### About this exercise
Among the entries below, please repeat exactly and only the lines from the line containing "#GreatCommission" to the line containing "#Motivation", both lines included.

□ □ □ □ □

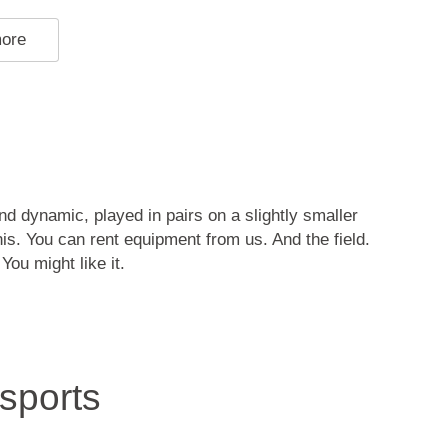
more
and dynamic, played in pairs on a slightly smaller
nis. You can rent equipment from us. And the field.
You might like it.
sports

□ □ □ □ □

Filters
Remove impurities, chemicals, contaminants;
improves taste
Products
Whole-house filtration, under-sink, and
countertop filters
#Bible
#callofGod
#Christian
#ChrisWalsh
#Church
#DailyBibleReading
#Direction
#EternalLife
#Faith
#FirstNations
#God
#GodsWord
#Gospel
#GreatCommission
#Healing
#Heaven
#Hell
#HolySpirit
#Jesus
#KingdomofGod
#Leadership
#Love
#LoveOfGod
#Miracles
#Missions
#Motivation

□ □ □ □ □

### Response to the exercise
#GreatCommission
#Healing
#Heaven
#Hell
#HolySpirit
#Jesus
#KingdomofGod
#Leadership
#Love
#LoveOfGod
#Miracles
#Missions
#Motivation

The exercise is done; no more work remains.